**THE DATA:**
....................

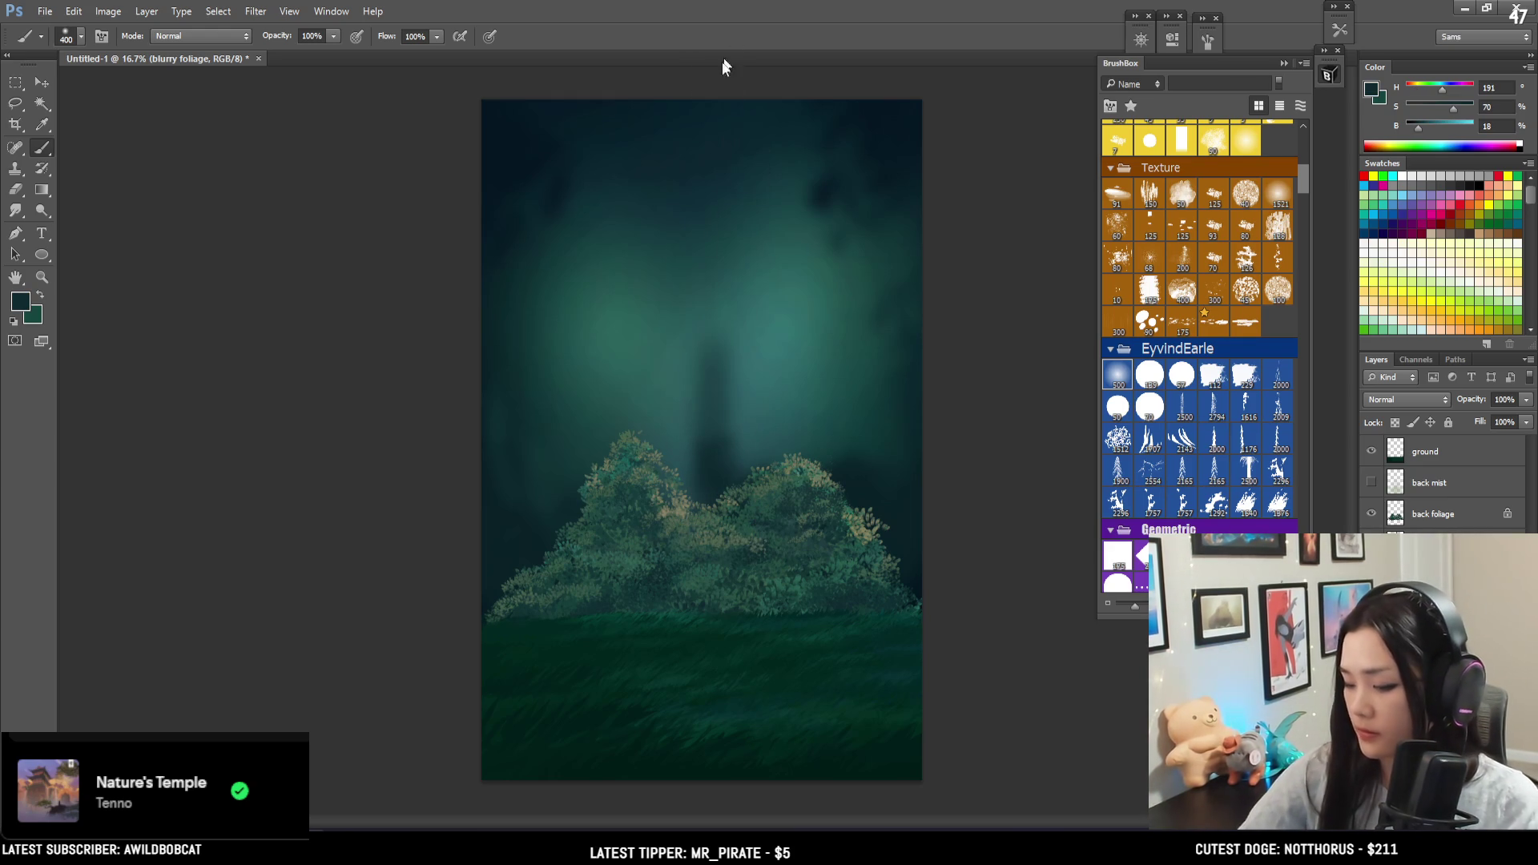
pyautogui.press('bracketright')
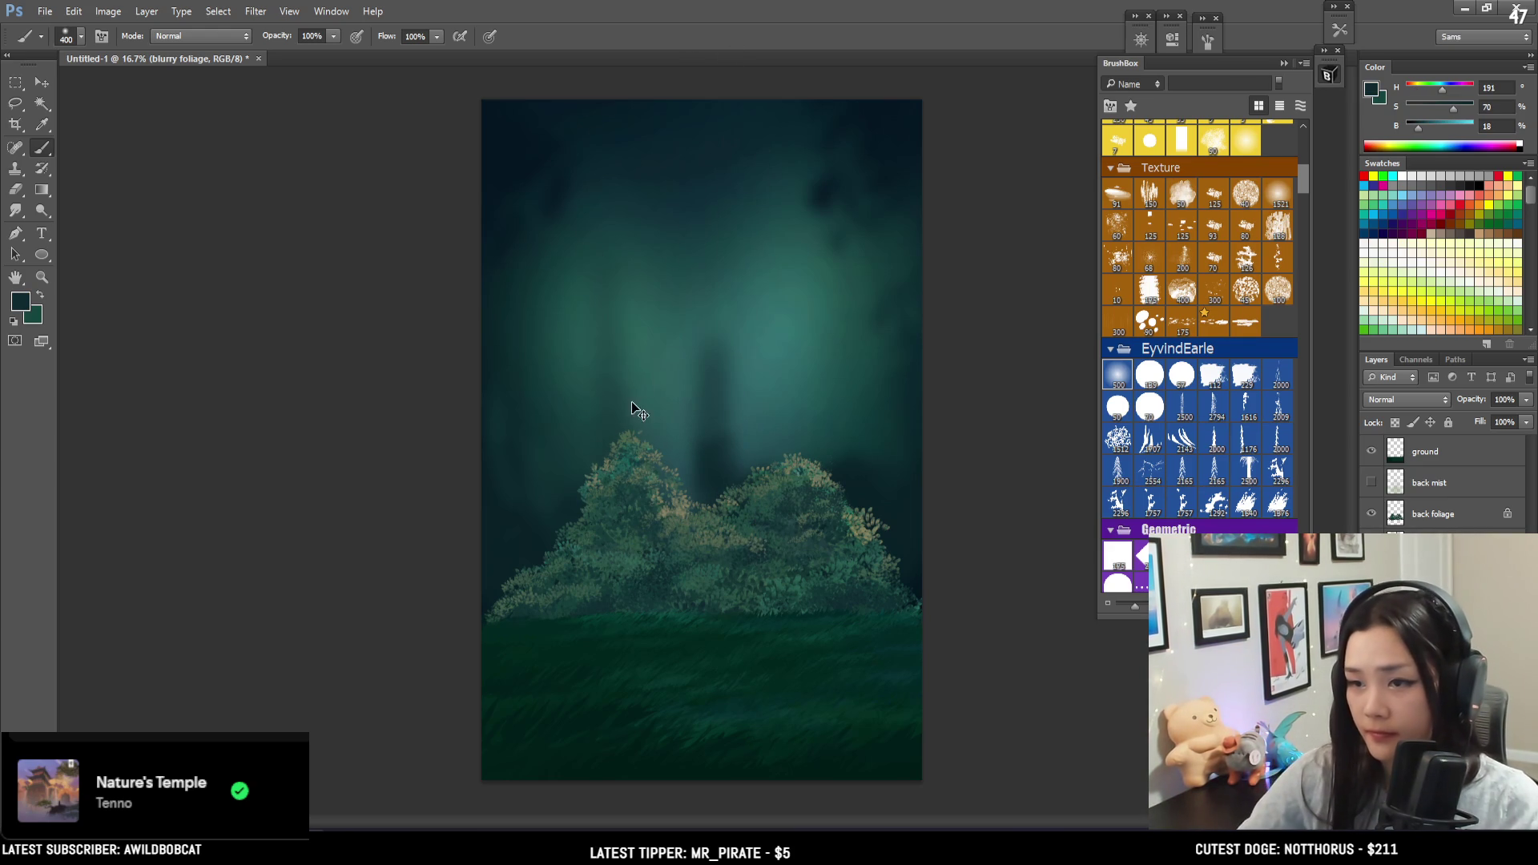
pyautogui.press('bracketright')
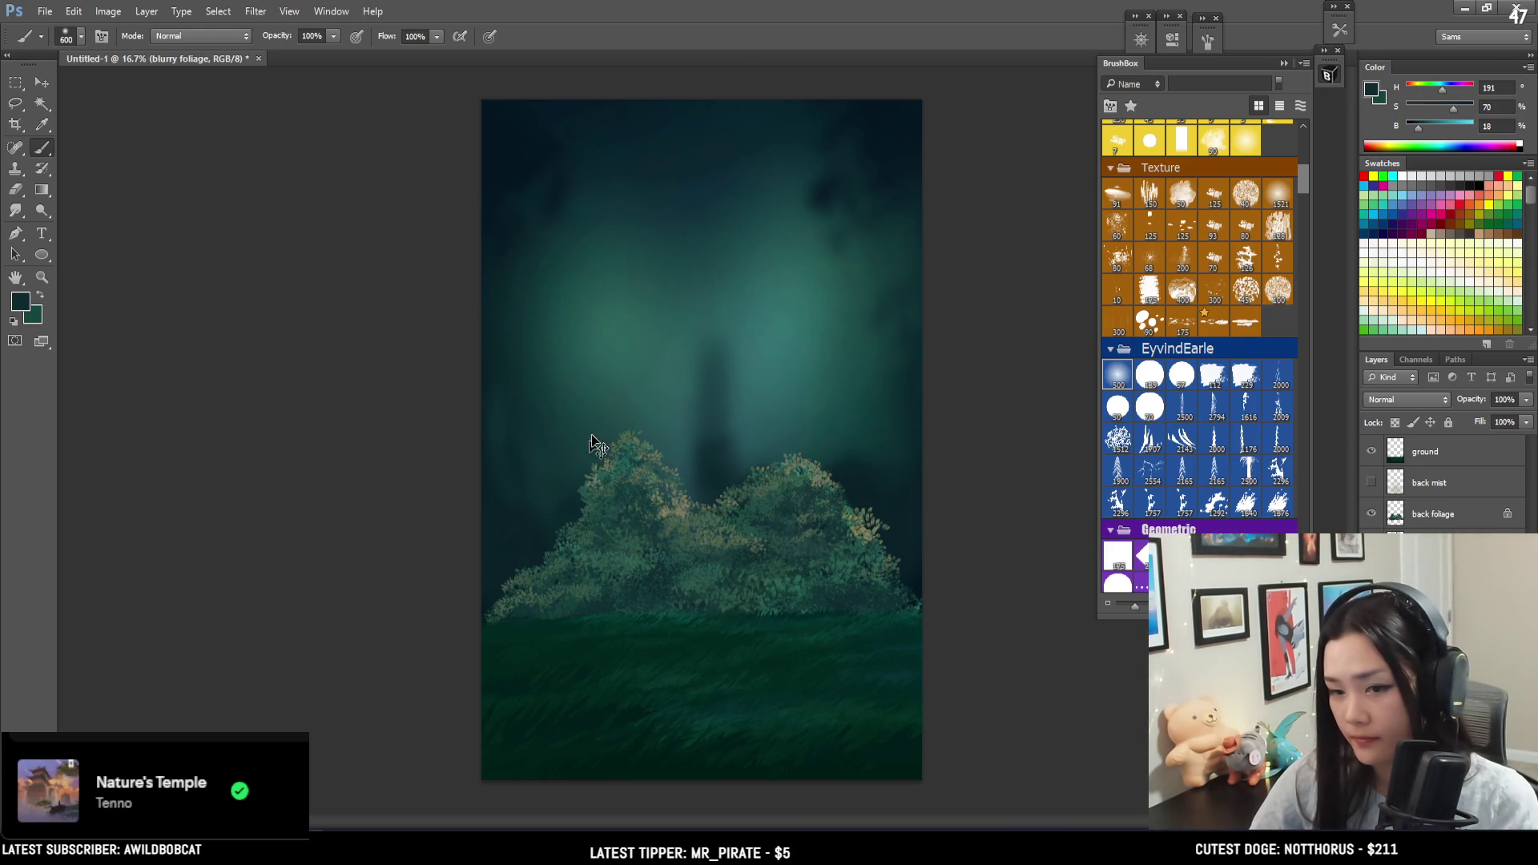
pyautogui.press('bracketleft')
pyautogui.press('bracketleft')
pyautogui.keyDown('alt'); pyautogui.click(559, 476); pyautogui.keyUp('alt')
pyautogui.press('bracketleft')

....................

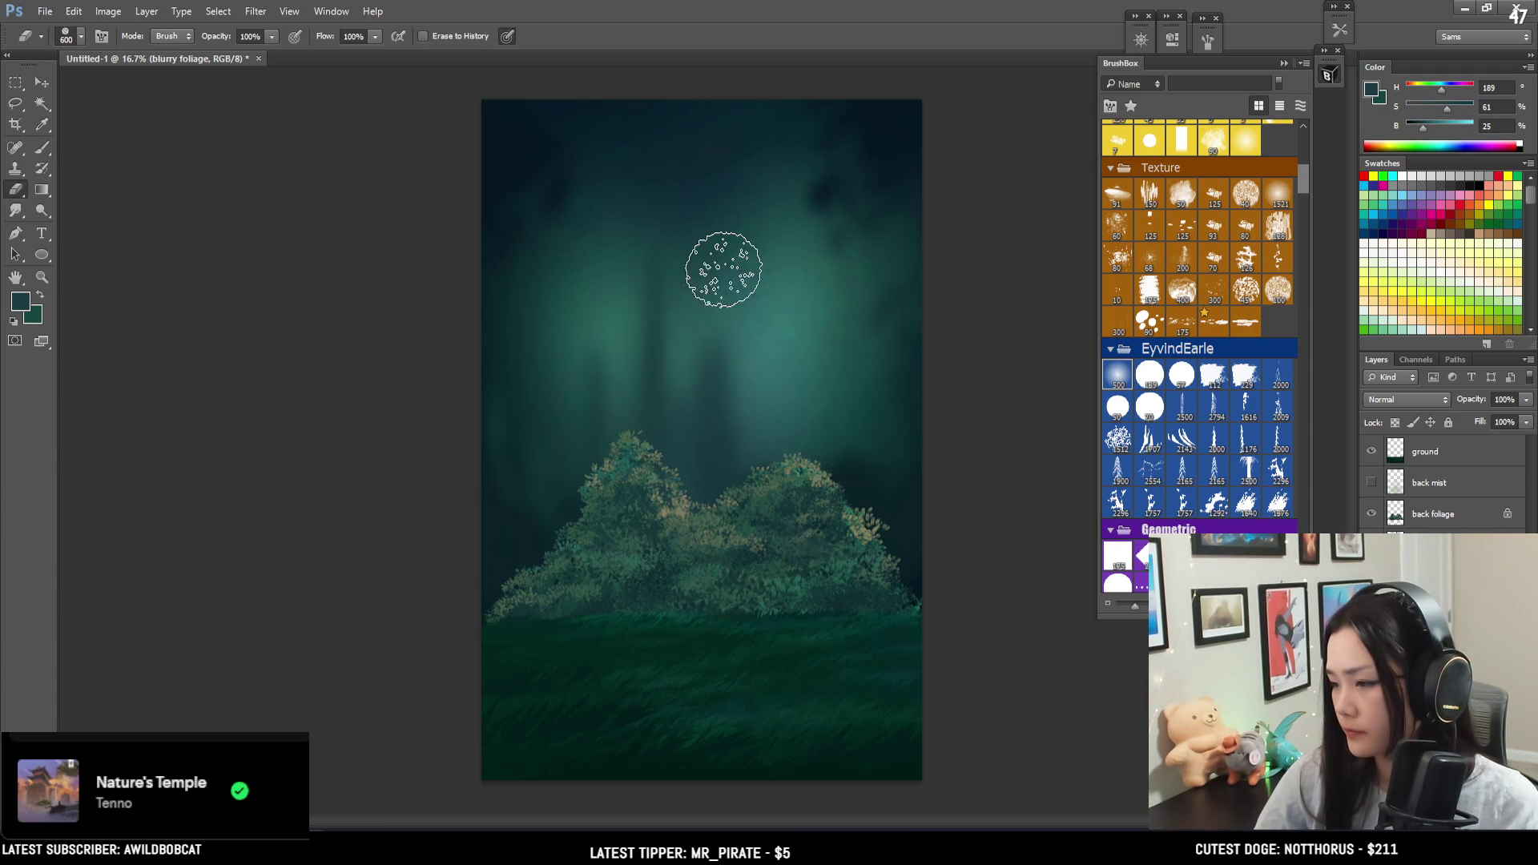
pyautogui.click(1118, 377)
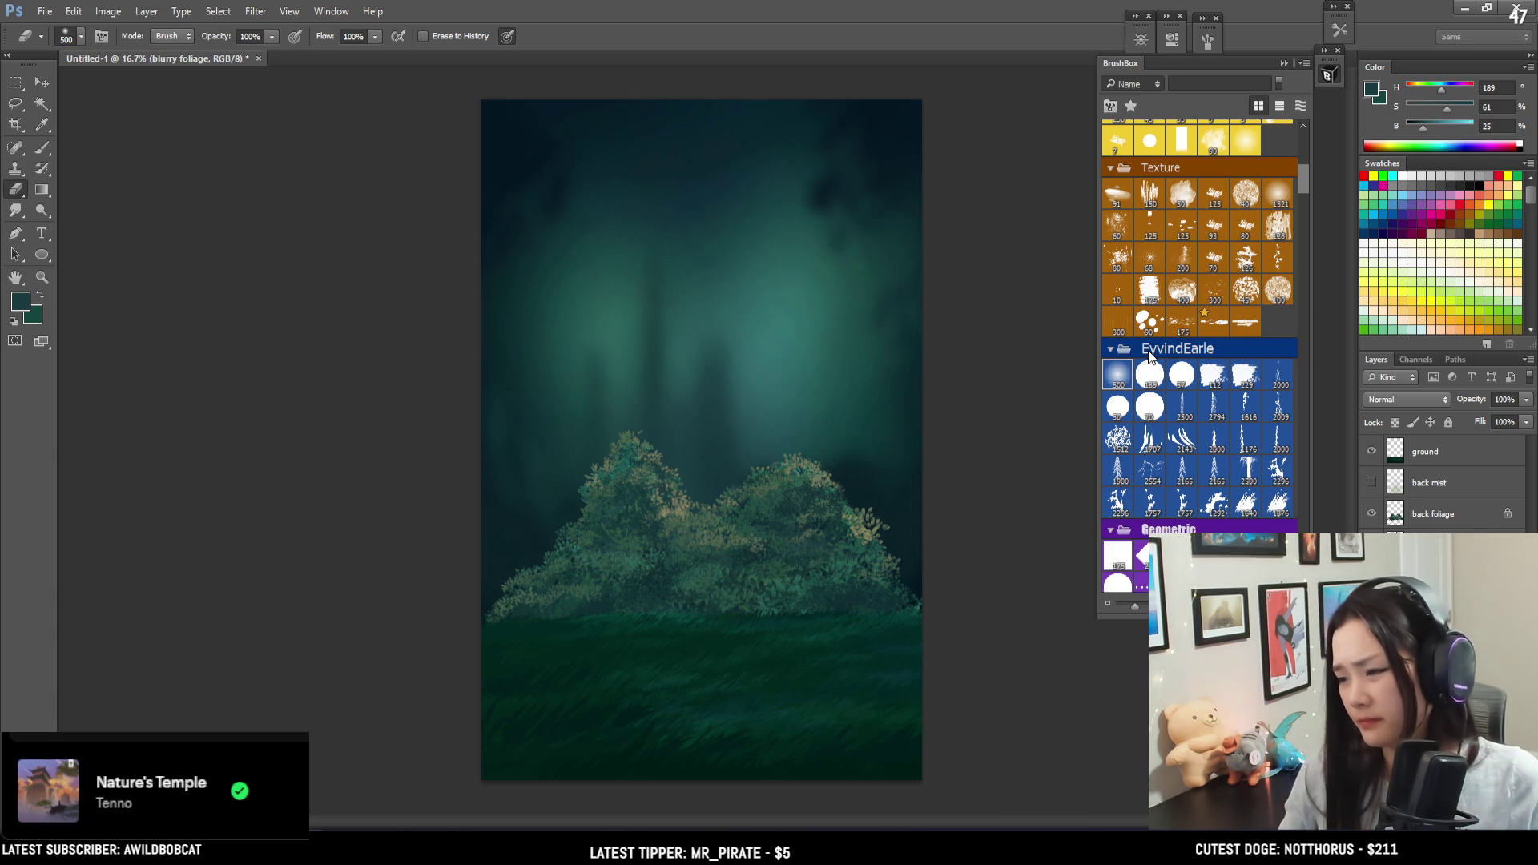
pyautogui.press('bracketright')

....................

**REQUIRED ACTION:**
If a line above holds the string "click", copy it out.

**EXERCISE OUTPUT:**
pyautogui.keyDown('alt'); pyautogui.click(559, 476); pyautogui.keyUp('alt')
pyautogui.click(1118, 377)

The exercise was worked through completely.